Democracy versus Freedom

Richard Ebeling emails:

Dear Bob,

I participated in the November 23, 2016 “Libertarian Angle,” podcast sponsored by the Future of Freedom Foundation, with the Foundation’s president, Jacob G. Hornberger, on the topic: “Democracy versus Freedom.”


In the wake of the presidential election, many who voted for Hillary Clinton insist that she should be president due her having won a majority of the “popular” vote. Freedom is threatened in America, it is said, partly due to a failure to respect the democratic “will of the people.”

The theme of this week’s podcast is that democracy is, in itself, not freedom. In the American political tradition arising from the founding fathers, freedom does mean self-government. But political self-government through elected representation was only one element, and not the crucial one.

The real self-government, as captured in the Declaration of Independence, is the right of the individual to be self-governing over the affairs of his own life by restricting government to the protection of his liberty and leaving all else to each person’s judgment and decision as to how manage and guide his own life as he thinks best in peaceful and voluntary association with all others.

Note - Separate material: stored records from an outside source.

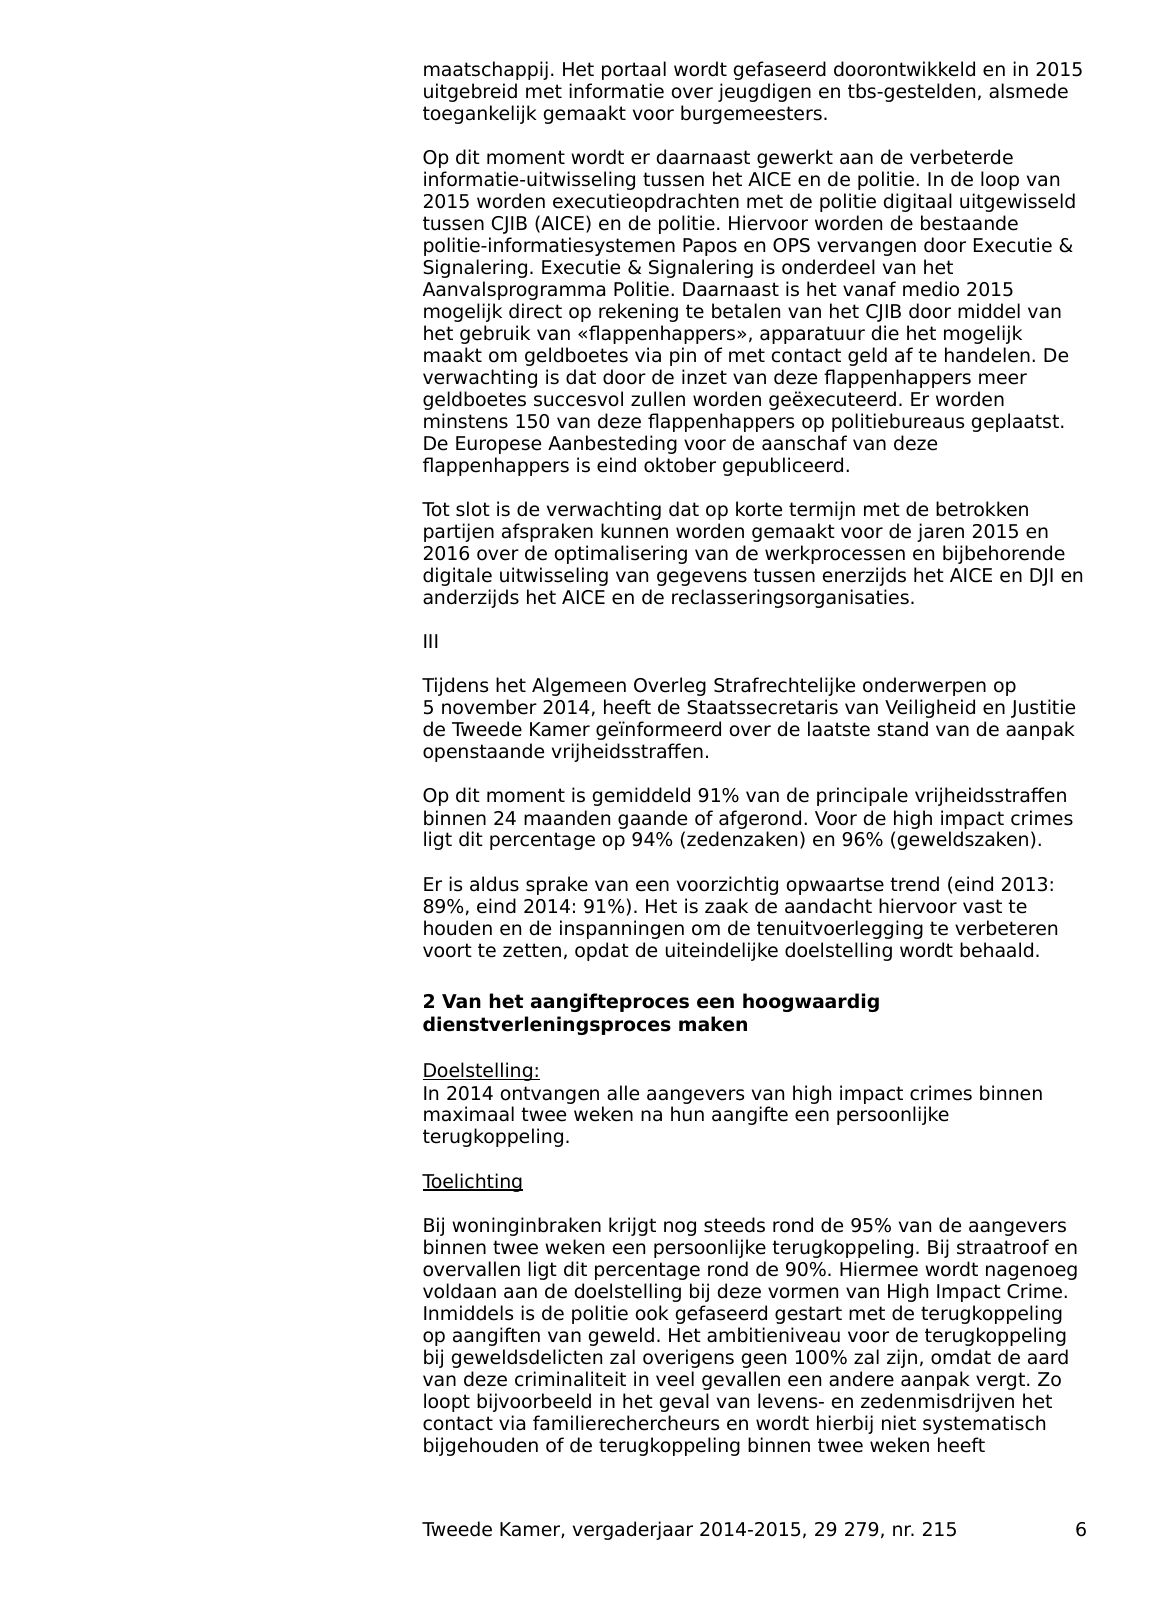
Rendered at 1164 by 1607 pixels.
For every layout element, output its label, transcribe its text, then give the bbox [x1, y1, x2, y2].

text maatschappij. Het portaal wordt gefaseerd doorontwikkeld en in 2015 uitgebreid met informatie over jeugdigen en tbs-gestelden, alsmede toegankelijk gemaakt voor burgemeesters. [422, 59, 1087, 125]
text Er is aldus sprake van een voorzichtig opwaartse trend (eind 2013: 89%, eind 2014: 91%). Het is zaak de aandacht hiervoor vast te houden en de inspanningen om de tenuitvoerlegging te verbeteren voort te zetten, opdat de uiteindelijke doelstelling wordt behaald. [422, 873, 1087, 961]
text Tot slot is de verwachting dat op korte termijn met de betrokken partijen afspraken kunnen worden gemaakt voor de jaren 2015 en 2016 over de optimalisering van de werkprocessen en bijbehorende digitale uitwisseling van gegevens tussen enerzijds het AICE en DJI en anderzijds het AICE en de reclasseringsorganisaties. [422, 499, 1087, 609]
text Bij woninginbraken krijgt nog steeds rond de 95% van de aangevers binnen twee weken een persoonlijke terugkoppeling. Bij straatroof en overvallen ligt dit percentage rond de 90%. Hiermee wordt nagenoeg voldaan aan de doelstelling bij deze vormen van High Impact Crime. [422, 1215, 1087, 1303]
text Inmiddels is de politie ook gefaseerd gestart met de terugkoppeling op aangiften van geweld. Het ambitieniveau voor de terugkoppeling bij geweldsdelicten zal overigens geen 100% zal zijn, omdat de aard van deze criminaliteit in veel gevallen een andere aanpak vergt. Zo loopt bijvoorbeeld in het geval van levens- en zedenmisdrijven het contact via familierechercheurs en wordt hierbij niet systematisch bijgehouden of de terugkoppeling binnen twee weken heeft [422, 1303, 1087, 1456]
text Op dit moment wordt er daarnaast gewerkt aan de verbeterde informatie-uitwisseling tussen het AICE en de politie. In de loop van 2015 worden executieopdrachten met de politie digitaal uitgewisseld tussen CJIB (AICE) en de politie. Hiervoor worden de bestaande politie-informatiesystemen Papos en OPS vervangen door Executie & Signalering. Executie & Signalering is onderdeel van het Aanvalsprogramma Politie. Daarnaast is het vanaf medio 2015 mogelijk direct op rekening te betalen van het CJIB door middel van het gebruik van «flappenhappers», apparatuur die het mogelijk maakt om geldboetes via pin of met contact geld af te handelen. De verwachting is dat door de inzet van deze flappenhappers meer geldboetes succesvol zullen worden geëxecuteerd. Er worden minstens 150 van deze flappenhappers op politiebureaus geplaatst. De Europese Aanbesteding voor de aanschaf van deze flappenhappers is eind oktober gepubliceerd. [422, 147, 1087, 477]
subtitle 2 Van het aangifteproces een hoogwaardig dienstverleningsproces maken [422, 991, 1087, 1035]
subtitle III [422, 631, 1087, 653]
text Tijdens het Algemeen Overleg Strafrechtelijke onderwerpen op 5 november 2014, heeft de Staatssecretaris van Veiligheid en Justitie de Tweede Kamer geïnformeerd over de laatste stand van de aanpak openstaande vrijheidsstraffen. [422, 675, 1087, 763]
subtitle Toelichting [422, 1171, 1087, 1192]
text Doelstelling: [422, 1060, 1087, 1082]
text In 2014 ontvangen alle aangevers van high impact crimes binnen maximaal twee weken na hun aangifte een persoonlijke terugkoppeling. [422, 1082, 1087, 1148]
text Op dit moment is gemiddeld 91% van de principale vrijheidsstraffen binnen 24 maanden gaande of afgerond. Voor de high impact crimes ligt dit percentage op 94% (zedenzaken) en 96% (geweldszaken). [422, 785, 1087, 851]
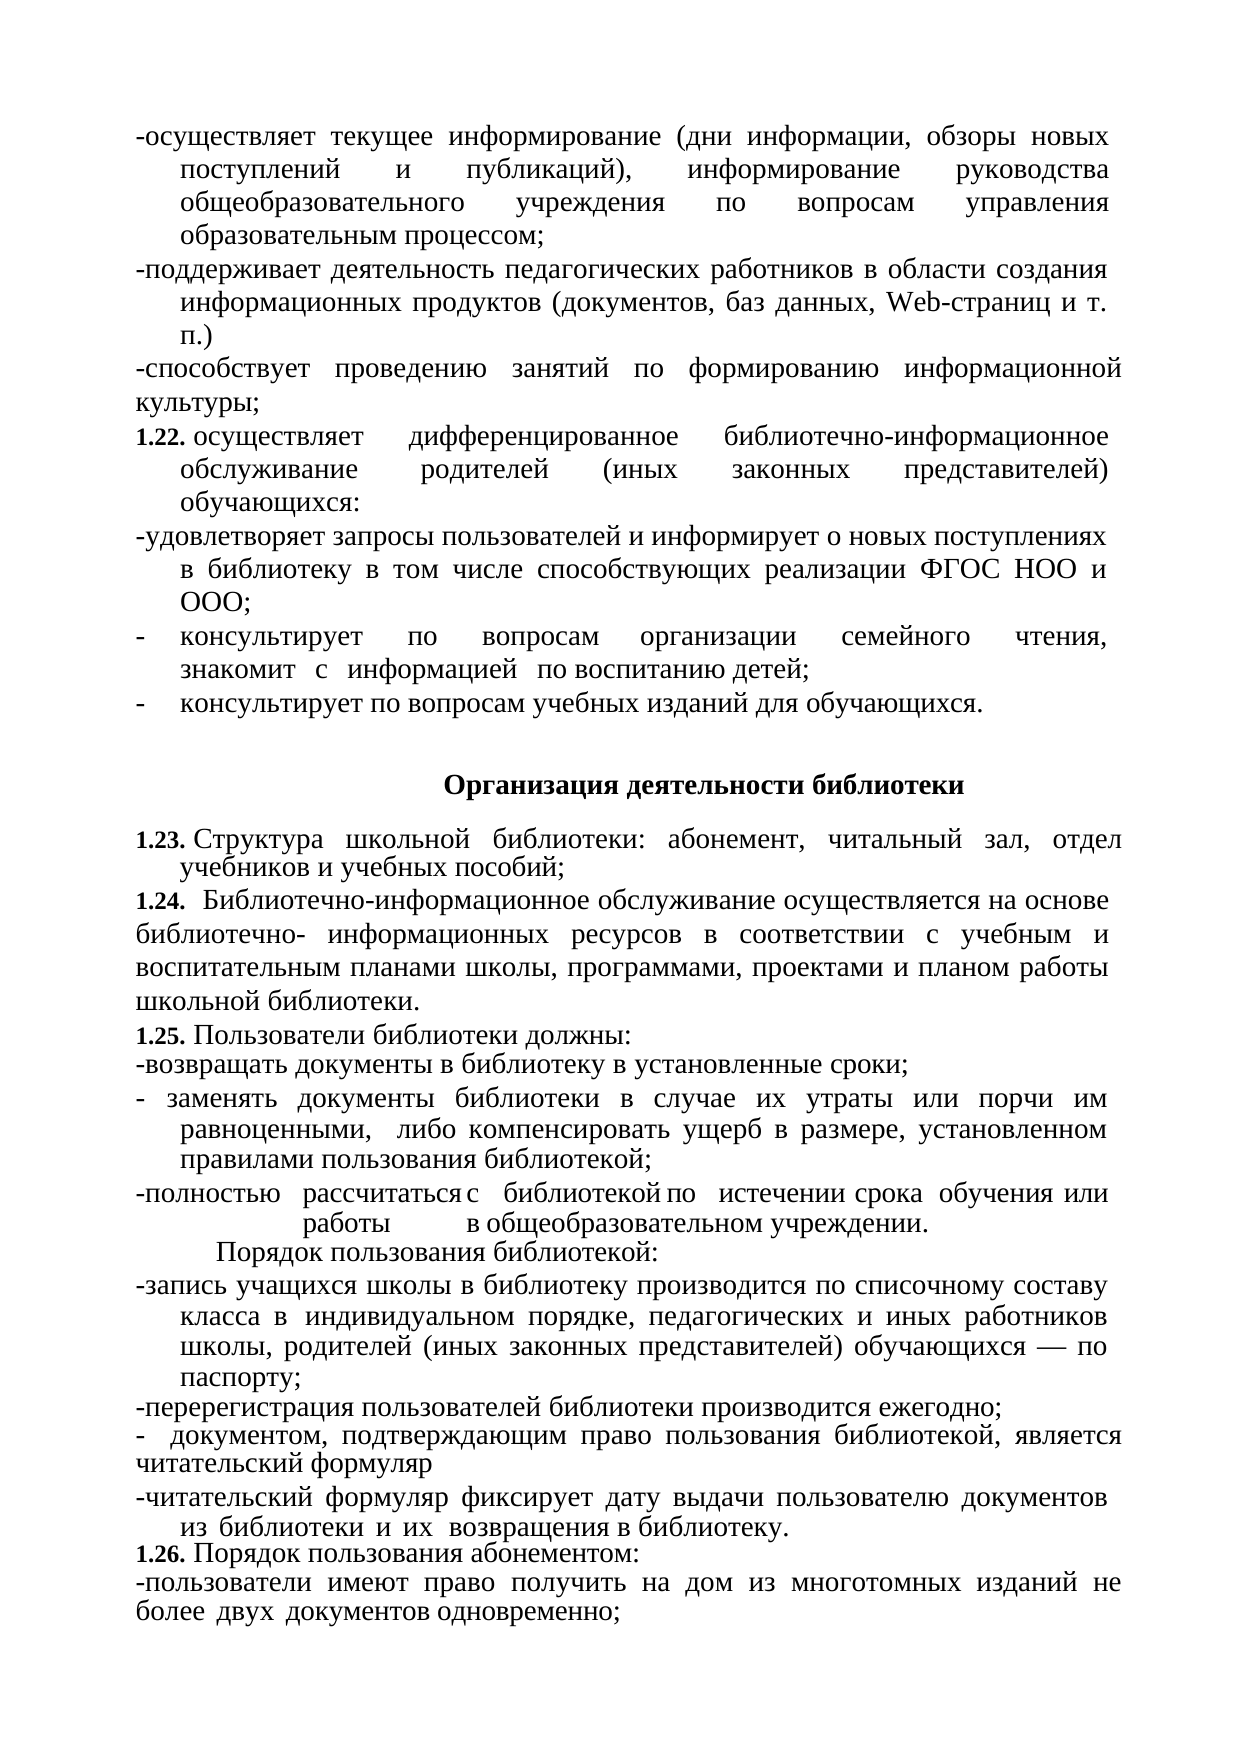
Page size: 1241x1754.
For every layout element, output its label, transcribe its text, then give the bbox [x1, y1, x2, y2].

text -способствует проведению занятий по формированию информационной культуры; [135, 351, 1122, 418]
list Пользователи библиотеки должны: [135, 1017, 1122, 1050]
list Библиотечно-информационное обслуживание осуществляется на основе библиотечно- информационных ресурсов в соответствии с учебным и воспитательным планами школы, программами, проектами и планом работы школьной библиотеки. [135, 882, 1109, 1017]
text -полностью рассчитаться с библиотекой по истечении срока обучения или работы в общеобразовательном учреждении. [135, 1175, 1109, 1239]
text - документом, подтверждающим право пользования библиотекой, является читательский формуляр [135, 1422, 1122, 1478]
text -перерегистрация пользователей библиотеки производится ежегодно; [135, 1393, 1122, 1422]
text - консультирует по вопросам учебных изданий для обучающихся. [135, 685, 1122, 718]
text - заменять документы библиотеки в случае их утраты или порчи им равноценными, либо компенсировать ущерб в размере, установленном правилами пользования библиотекой; [135, 1080, 1107, 1175]
text -запись учащихся школы в библиотеку производится по списочному составу класса в индивидуальном порядке, педагогических и иных работников школы, родителей (иных законных представителей) обучающихся — по паспорту; [135, 1267, 1108, 1393]
list Порядок пользования абонементом: [135, 1543, 1122, 1568]
text -читательский формуляр фиксирует дату выдачи пользователю документов из библиотеки и их возвращения в библиотеку. [135, 1479, 1107, 1543]
list осуществляет дифференцированное библиотечно-информационное обслуживание родителей (иных законных представителей) обучающихся: [135, 418, 1109, 517]
text - консультирует по вопросам организации семейного чтения, знакомит с информацией по воспитанию детей; [135, 618, 1107, 684]
text -пользователи имеют право получить на дом из многотомных изданий не более двух документов одновременно; [135, 1568, 1122, 1626]
text -удовлетворяет запросы пользователей и информирует о новых поступлениях в библиотеку в том числе способствующих реализации ФГОС НОО и ООО; [135, 518, 1107, 618]
text -осуществляет текущее информирование (дни информации, обзоры новых поступлений и публикаций), информирование руководства общеобразовательного учреждения по вопросам управления образовательным процессом; [135, 118, 1110, 250]
text -поддерживает деятельность педагогических работников в области создания информационных продуктов (документов, баз данных, Web-страниц и т. п.) [135, 251, 1108, 351]
subtitle Организация деятельности библиотеки [148, 767, 1122, 800]
list Порядок пользования библиотекой: [135, 1239, 1122, 1267]
text -возвращать документы в библиотеку в установленные сроки; [135, 1050, 1122, 1079]
list Структура школьной библиотеки: абонемент, читальный зал, отдел учебников и учебных пособий; [135, 825, 1122, 882]
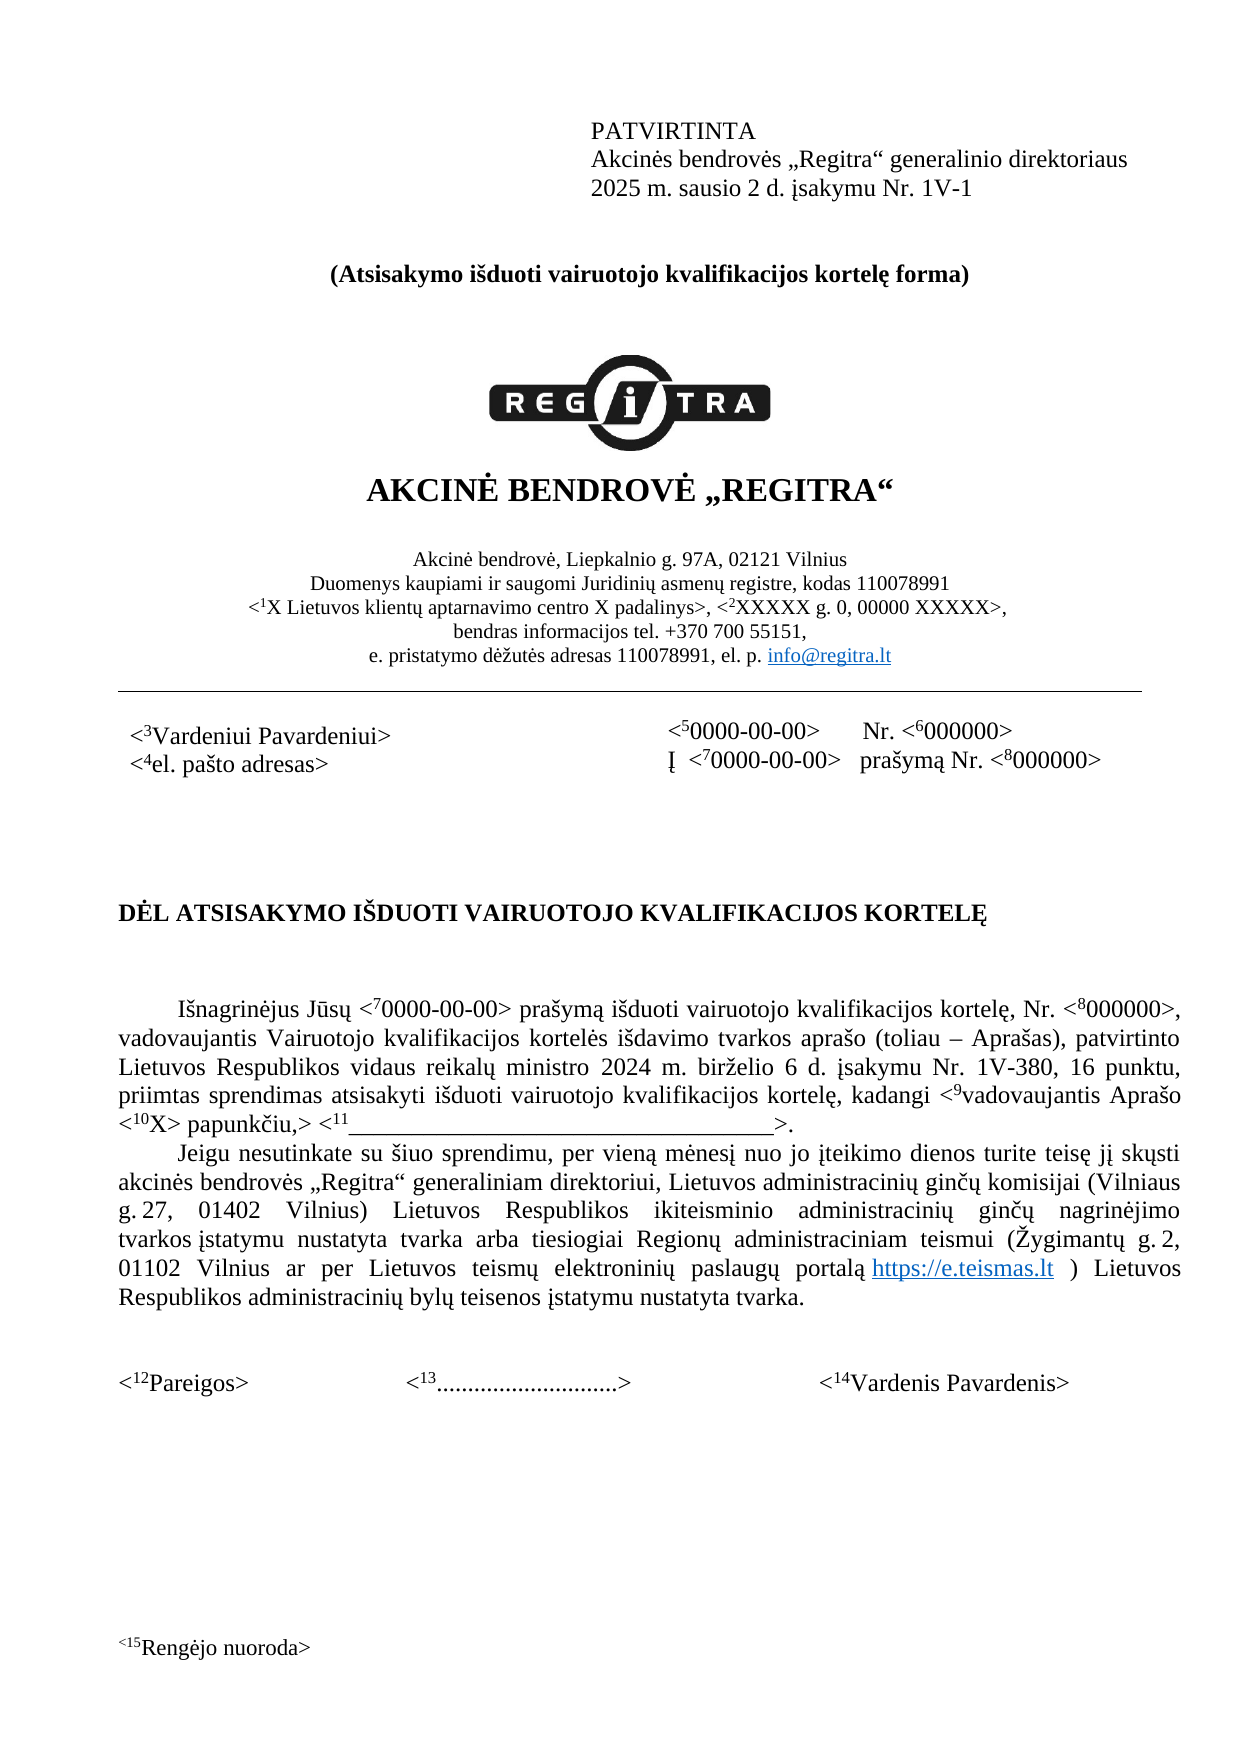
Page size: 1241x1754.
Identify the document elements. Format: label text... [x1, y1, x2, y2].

text <15Rengėjo nuoroda> [118, 1634, 1181, 1660]
text Akcinės bendrovės „Regitra“ generalinio direktoriaus [118, 144, 1181, 173]
text 2025 m. sausio 2 d. įsakymu Nr. 1V-1 [118, 173, 1181, 202]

The purpose of a constitution, such as the American one, is to specify and enumerate the limited and minimally essential functions of government precisely to secure each individual’s liberty while restraining political power from overreaching and threatening the freedom it is meant to preserve.

Democracy as “freedom” emerged from the French revolutionary alternative conception that freedom means political expression of the “general will,” which all members of the society should accept and to which it should be subservient. Yet, this version of the meaning of freedom has opened the door to every form of modern political tyranny experienced over the last one hundred years, since “freedom” as the democratically expressed “will of the people” has been used and abused to permit everything from totalitarianism to welfare statism to the intrusive national security state.

We need to recapture liberty’s true meaning as the freedom of the individual and not the collective will of real and imaginary democratic majorities.